Below is the your graph in part f) should look like.

![Screen%20Shot%202021-07-15%20at%209.57.52%20AM.png](attachment:Screen%20Shot%202021-07-15%20at%209.57.52%20AM.png)



In [18]:
e_tot, e_tot_err = integrate.quad(func_gauss, 0, 2, args = tuple(ptcl_fit[:3]))
p_tot, p_tot_err = integrate.quad(func_gauss, 0, 2, args = tuple(ptcl_fit[3:]))
print(f'{"Total number of electrons:":>26} {e_tot}')
print(f'{"Total number of pions:":>26} {p_tot}')

Total number of electrons: 5.949326913613009
    Total number of pions: 5.214480134869143


In [19]:
ep_thresholds = np.linspace(0.3, 0.8, 10)
e_sig_quads = np.array([integrate.quad(func_gauss, threshold, 2, args = tuple(ptcl_fit[:3])) for threshold in ep_thresholds])
p_sig_quads = np.array([integrate.quad(func_gauss, threshold, 2, args = tuple(ptcl_fit[3:])) for threshold in ep_thresholds])
e_sig = e_sig_quads[:,0]
p_sig = p_sig_quads[:,0]

e_sig, p_sig

(array([5.93793428, 5.92624202, 5.90484712, 5.86767417, 5.80634752,
        5.71027992, 5.56738708, 5.36557365, 5.09493127, 4.75030539]),
 array([5.20553905, 5.17015252, 5.04565431, 4.71616686, 4.06010455,
        3.07713387, 1.96882534, 1.02841789, 0.4279467 , 0.139444  ]))

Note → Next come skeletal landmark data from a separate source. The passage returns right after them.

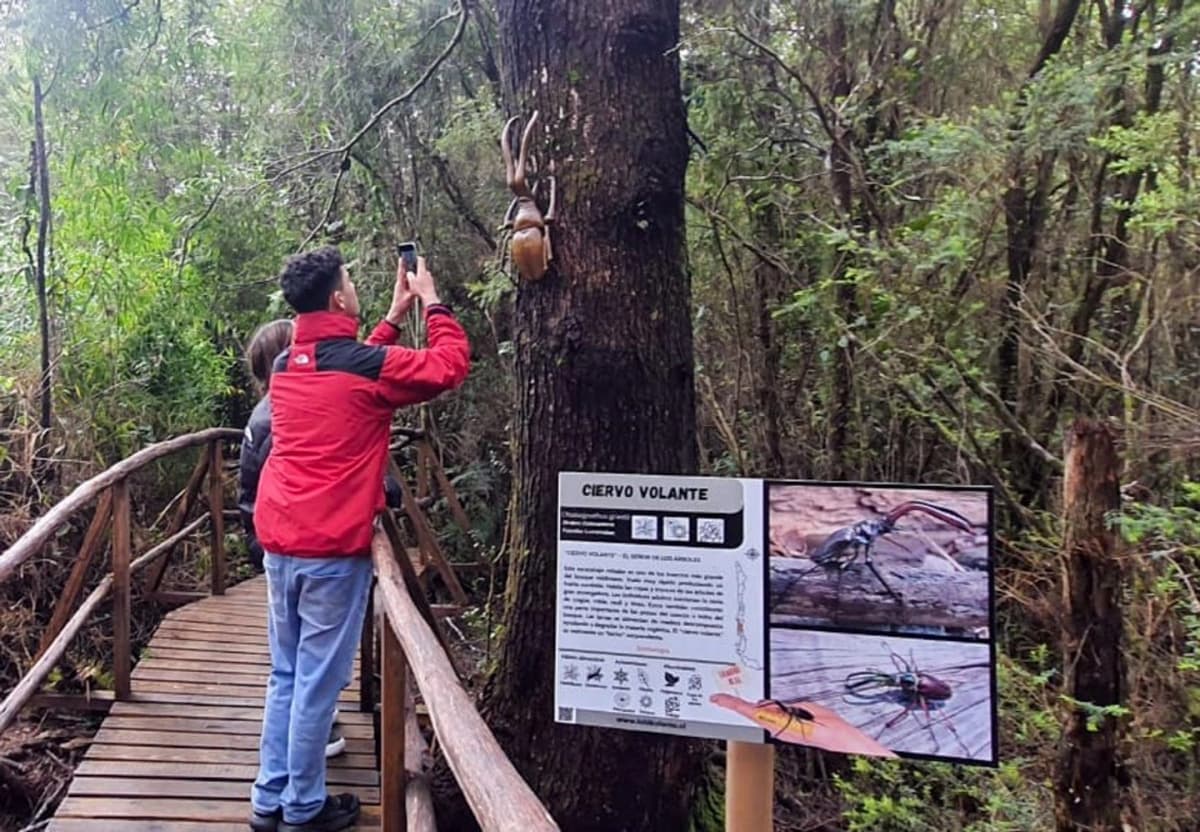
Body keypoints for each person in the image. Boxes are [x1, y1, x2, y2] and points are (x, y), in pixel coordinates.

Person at [249, 247, 469, 832]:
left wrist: (394, 317)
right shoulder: (360, 368)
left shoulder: (287, 365)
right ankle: (302, 808)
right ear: (338, 298)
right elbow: (448, 365)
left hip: (279, 541)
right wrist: (431, 301)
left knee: (287, 674)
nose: (355, 287)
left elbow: (351, 367)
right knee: (317, 681)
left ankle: (268, 799)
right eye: (350, 282)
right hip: (328, 546)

**f)** Plot the ratios e_sig/e_tot and pi_sig/pi_tot as a function of E/p threshold on the same graph. 

In [20]:
eprat_fig = plt.figure()
eprat_axes = eprat_fig.add_axes([0.1,0.1,0.8,0.8])
eprat_axes.set_title('Ratios of the total number of electrons and pions and\n the number of electrons and pions above a certain threshold')
eprat_axes.set_xlabel('$E/p$ cut threshold')
eprat_axes.set_ylabel('Ratio (%)')
eprat_axes.scatter(ep_thresholds, e_sig/e_tot, label = 'Electron')
eprat_axes.scatter(ep_thresholds, p_sig/p_tot, label = 'Pion')
eprat_axes.legend(loc='lower left');

<IPython.core.display.Javascript object>

**g)** When the e_sig/etot ratio is 90%, how what percentage of the pion distribution is contaminating our electron sample?

In [21]:
e_sig/e_tot

array([0.99808506, 0.99611975, 0.99252356, 0.9862753 , 0.97596713,
       0.95981949, 0.93580117, 0.90187911, 0.85638785, 0.79846098])

In [22]:
erat_90_index = np.where(np.round(e_sig/e_tot, 2) == 0.9)[0][0]
erat_90_index

7

In [23]:
(p_sig/p_tot)[erat_90_index]

0.19722347438277668

Approximately 19.7% of the pion distribution is contaminating our electron sample when the e_sig/e_tot ratio is 90%.